Again, the orchards throughout the country are without protecting walls, just as farms are. At each corner a stone marks the division, and when ploughing, a couple of reversed furrows from stone to stone serves both as a division and promenade, and crops are not only grown to this line of demarcation, but grow over it, so that at a distance there is no division at all. I have seen branches bent to the ground with ripe fruit, and children walking under them to buy from an old woman or man across the way, never apparently even thinking of molesting what is not theirs. This is one of the things that fill you with wonder. In Weimar, between the Goethe House and the principal school, a long branch loaded with red apples hung over the way, almost touching my head, and yet it was under this that hundreds of children passed daily to and from school.

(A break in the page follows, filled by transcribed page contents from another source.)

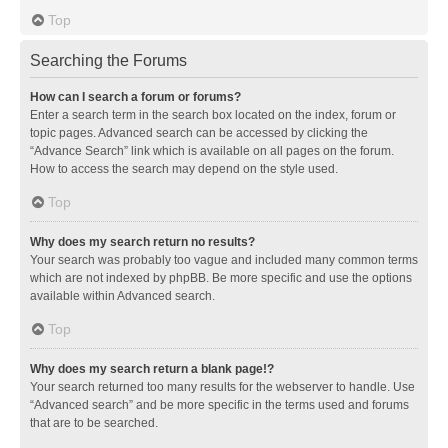
Top
Searching the Forums
How can I search a forum or forums?
Enter a search term in the search box located on the index, forum or
topic pages. Advanced search can be accessed by clicking the
“Advance Search” link which is available on all pages on the forum.
How to access the search may depend on the style used.
Top
Why does my search return no results?
Your search was probably too vague and included many common terms
which are not indexed by phpBB. Be more specific and use the options
available within Advanced search.
Top
Why does my search return a blank page!?
Your search returned too many results for the webserver to handle. Use
“Advanced search” and be more specific in the terms used and forums
that are to be searched.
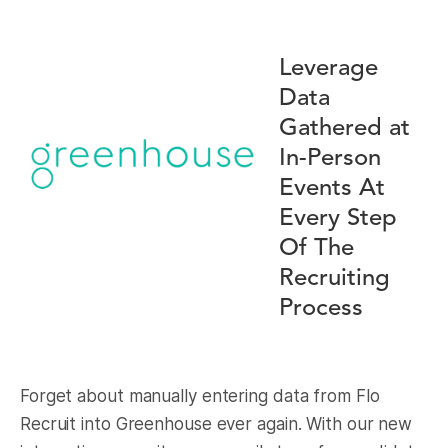
Leverage
Data
Gathered at
In-Person
Events At
Every Step
Of The
Recruiting
Process
Forget about manually entering data from Flo
Recruit into Greenhouse ever again. With our new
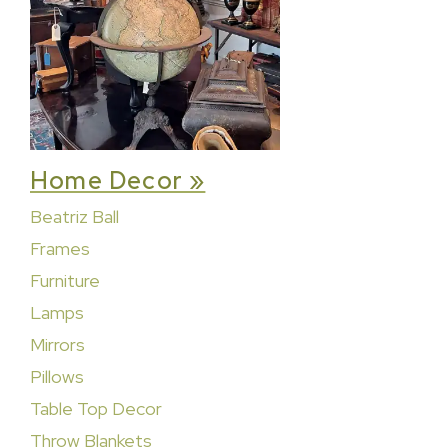
Home Decor »
Beatriz Ball
Frames
Furniture
Lamps
Mirrors
Pillows
Table Top Decor
Throw Blankets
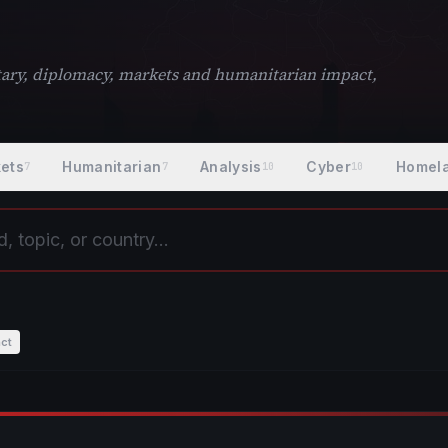
litary, diplomacy, markets and humanitarian impact,
ets
Humanitarian
Analysis
Cyber
Homel
7
7
10
10
ct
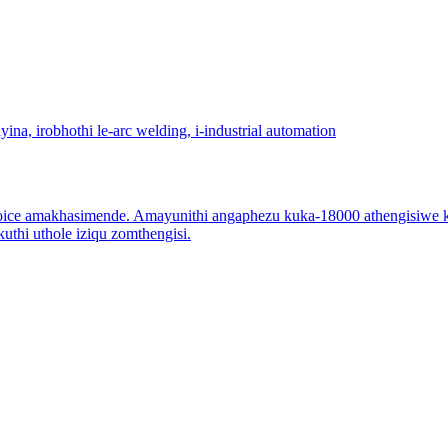
ce amakhasimende. Amayunithi angaphezu kuka-18000 athengisiwe ka
thi uthole iziqu zomthengisi.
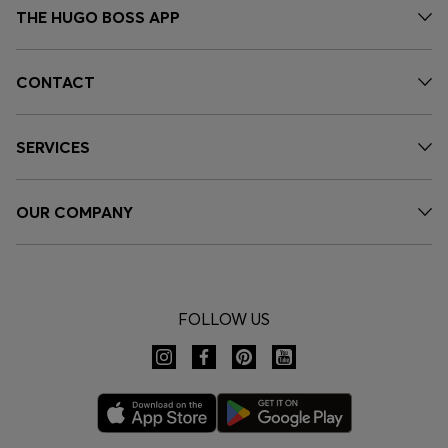
THE HUGO BOSS APP
CONTACT
SERVICES
OUR COMPANY
FOLLOW US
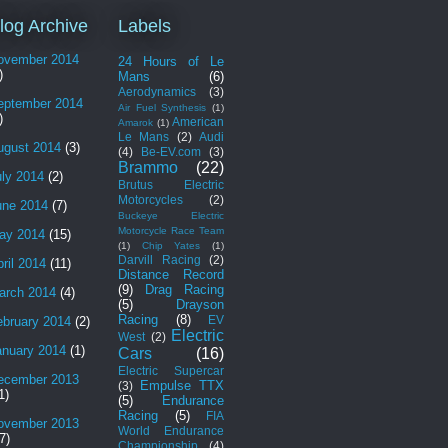
log Archive
Labels
ovember 2014
24 Hours of Le
)
Mans
(6)
Aerodynamics
(3)
eptember 2014
Air Fuel Synthesis
(1)
)
American
Amarok
(1)
Le Mans
(2)
Audi
ugust 2014
(3)
(4)
Be-EV.com
(3)
Brammo
(22)
uly 2014
(2)
Brutus Electric
Motorcycles
(2)
une 2014
(7)
Buckeye Electric
Motorcycle Race Team
ay 2014
(15)
(1)
Chip Yates
(1)
Darvill Racing
(2)
ril 2014
(11)
Distance Record
(9)
Drag Racing
arch 2014
(4)
(5)
Drayson
Racing
(8)
EV
ebruary 2014
(2)
Electric
West
(2)
anuary 2014
(1)
Cars
(16)
Electric Supercar
ecember 2013
Empulse TTX
(3)
1)
(5)
Endurance
Racing
(5)
FIA
ovember 2013
World Endurance
7)
Championship
(4)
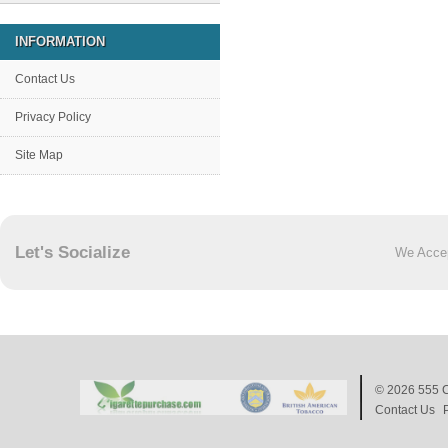
INFORMATION
Contact Us
Privacy Policy
Site Map
Let's Socialize
We Acce
© 2026
555 C
Contact Us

A pleasant custom in Berlin, as in London, is window-gardening—windows constructed so on purpose, the glass projecting a couple of feet beyond the side of the house, forming attractive ferneries, wherein are contained various sorts of cryptogami, as well as flowers in bloom, needing but little attention, as the moisture evaporating from the soil, etc., having no way of escaping, is taken up by the leaves. Also at the entrance to houses I have noticed beautiful dwarf apple-trees, with glossy leaves, and bearing an abundance of diminutive fruit. On one of these little trees, yesterday, I counted fifty-three ripe apples. These on the pavement day and night, and just the height of a boy’s hand in passing, notwithstanding what I had observed about fenceless orchards, made me suspect them apples of Sodom, or they certainly would have been plucked. To satisfy curiosity, I called on a florist having some for sale, and found that they tasted as good as they looked. I have concluded, therefore, that if Adam and Eve had been Germans there would have been no Fall; and I know no race doing more towards having Eden restored than these same people.